A look into the ancestral family history of Saddleback Church Pastor Rick Warren produced for an episode of the PBS series "Finding Your Roots" revealed at least two big surprises for the renowned evangelical leader.

The program's host, Harvard professor Henry Louis Gates, Jr., was able to show through genealogical research that Warren had several relatives rooted in church leadership positions dating back to the nation's founding.

However, perhaps more shocking was the discovery of a great grandfather dating back three generations with a profession viewed as less than admirable today – a slave owner.

"Rick Warren's paternal third great grandfather was a Baptist named Byrd Griffin born in Georgia," Gates told viewers of the show first broadcast last Sunday and available on the show's website. "According to the 1830 census, he was a farmer, but upon closer inspection we discovered something else, he was a rather prominent slave owner."

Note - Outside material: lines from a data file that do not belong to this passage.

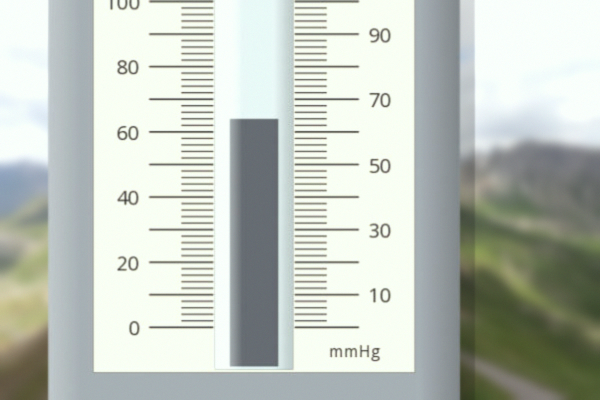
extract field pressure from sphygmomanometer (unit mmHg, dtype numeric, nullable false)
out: 64 mmHg
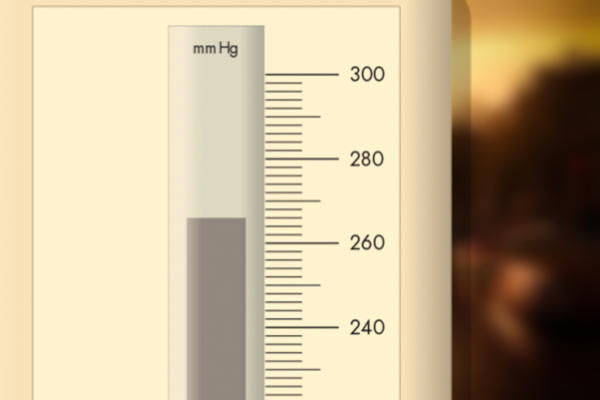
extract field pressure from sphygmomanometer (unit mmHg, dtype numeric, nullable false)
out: 266 mmHg
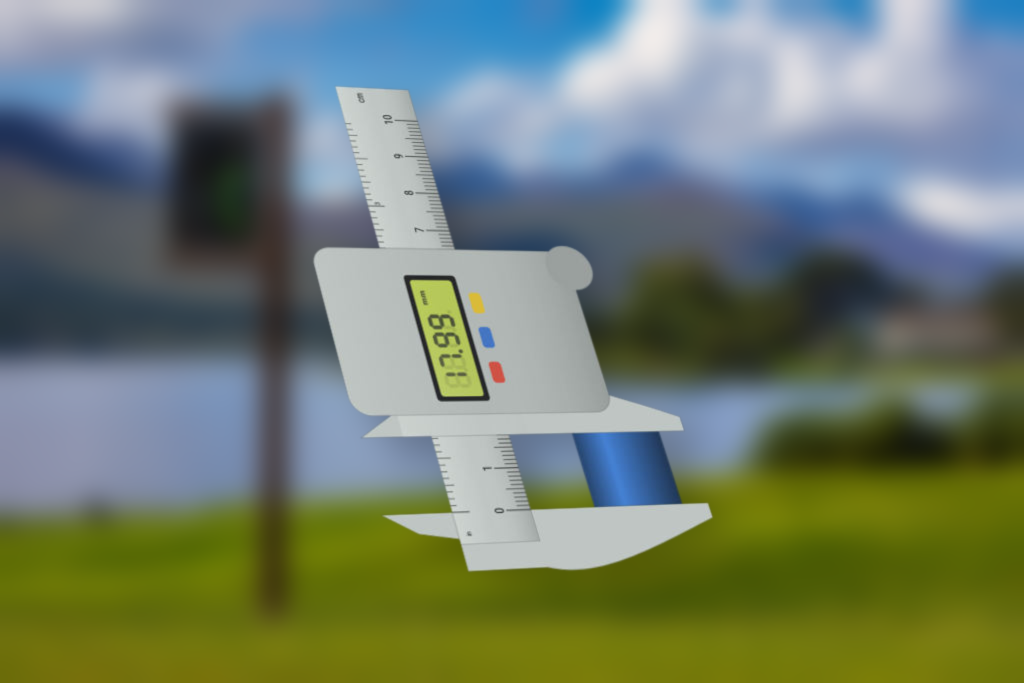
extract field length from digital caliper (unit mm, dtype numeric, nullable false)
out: 17.99 mm
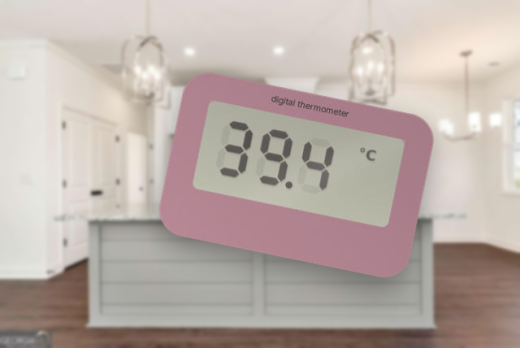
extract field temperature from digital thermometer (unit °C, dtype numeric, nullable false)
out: 39.4 °C
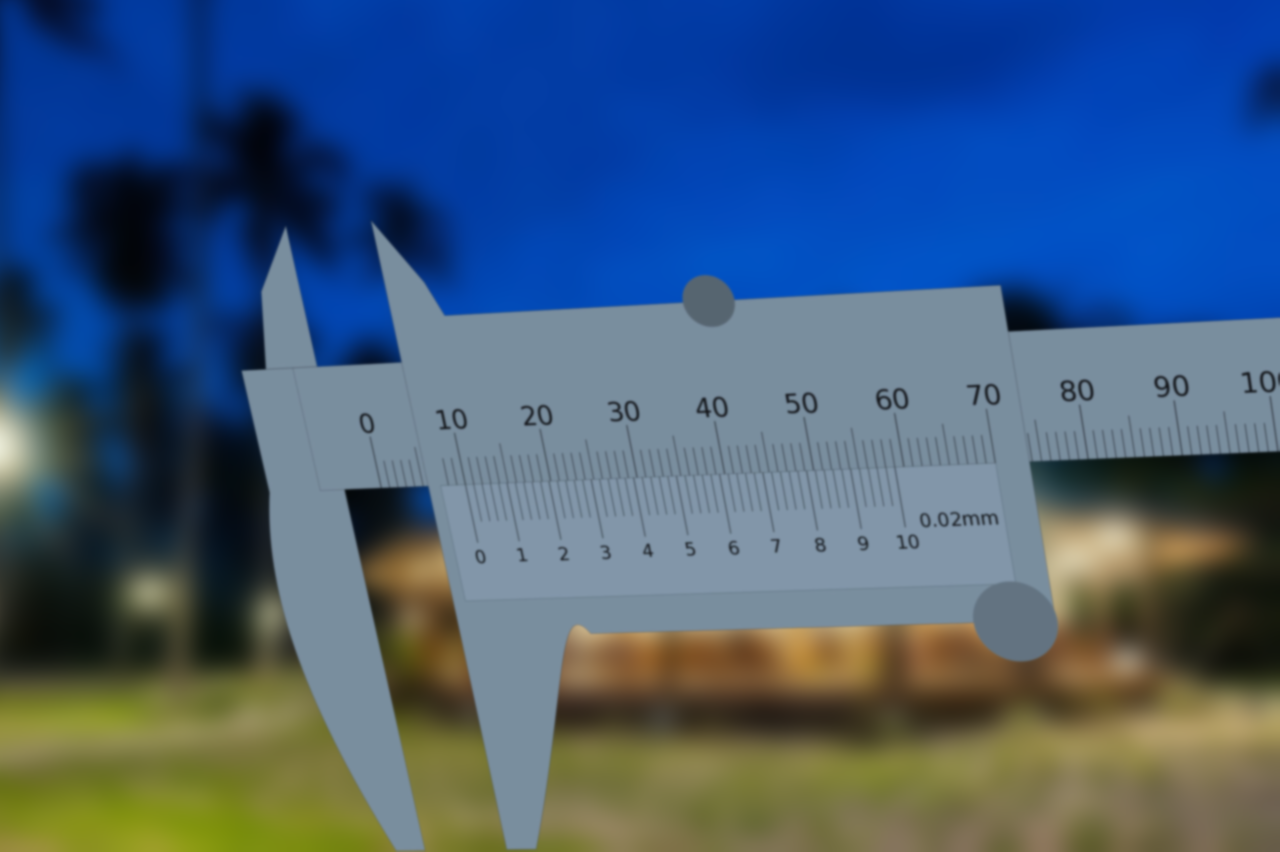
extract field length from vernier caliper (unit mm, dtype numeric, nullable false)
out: 10.0 mm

During the show, after the discovery was revealed to Warren, he read out loud a historical document that listed the sex and ages of the Griffin's 12 slaves. Griffin, who was a Baptist according to records, was both a farmer and a judge.

During the show's narration, Gates explained that during Griffin's time, slavery was often justified by people pointing to Bible verses as proof.

Gates asked Warren, "Do you think there was a valid justification of slavery before and during the Civil War?"

"There is zero biblical justification for slavery. Zero," Warren said. "From the very beginning of time God says. 'I have created every man in my image.' If you are going to read scripture with a prejudicial lens you are going to have a prejudicial interpretation."

The "Finding Your Roots" episode also traced the family histories of Rabbi Angela Buchdahl, and Sheikh Yasir Qadhi – "three people of different faiths, whose family histories have deeply impacted their religious beliefs."

During the program's introduction, Gates said, "Our choice of religions is perhaps most often decided for us by the beliefs that our ancestors have raised. All three inherited their religious beliefs from at least one of their parents and for each of them their faith turned out to be a call to service."

While introducing Warren's part of the program, he said, "What Rick didn't know was that his family's commitment to the church actually stretches back to the founding of this country. We discovered that his 9th great grandfather was a man named William Parke who was struggling to worship as a Puritan in Semer, England in the early 17th century when he decided to escape persecution by sailing to America in search of religious freedom.

"William would eventually book passage on a ship called the 'Lion' in the year 1630," he continued. "Less than a year later, charismatic minister John Elliot would arrive on a subsequent voyage of the same ship. Elliot, one of the original members of the First Church of Roxbury in New England is credited with printing the first Bible in the New World."

Gates then showed Warren a membership record of the church of Roxbury started in the year 1632 that describes the arrival of Parke, his 9th great grandfather, to America.

"Hey, we've had family here since 1630," said Warren excitedly. "Can I get a scholarship somewhere on this? Can I go back to school and be like an original guy?"

Parke served as a deacon in the church from its founding in 1632 to at least 1674, said Gates. "Did you know you had such deep Protestant roots?"

"No I did not," Warren answered Gates. "This is what you call having Calvinist props. Puritan props."

Warren, who was born in San Jose, Calif. in 1954, said earlier in the program that he was deeply influenced by his father and described him as a church planter with more skills as a carpenter than a preacher.

The best-selling author of The Purpose Driven Life and many other books told Gates about his commitment to Jesus at a young age.

"When I was a sophomore in high school I got a job at a Christian camp in Northern California," Warren said. "At nights I was responsible for campfires. One night I went into a cabin and got down on my knees and I prayed a really simple prayer. I (prayed) 'God, if there is a God, I want to know you.' It was really that simple. And I said I don't understand it all. I don't get it all, but if you are real, make yourself real to me. Jesus Christ I want to know you. That was really it.

"No thunder, no lightening, no angels came down. My hair didn't turn white like Charlton Heston (in scene from movie 'Ten Commandments'). I didn't get emotional. I didn't cry. It was really a matter of fact decision. That was the turning point in my life."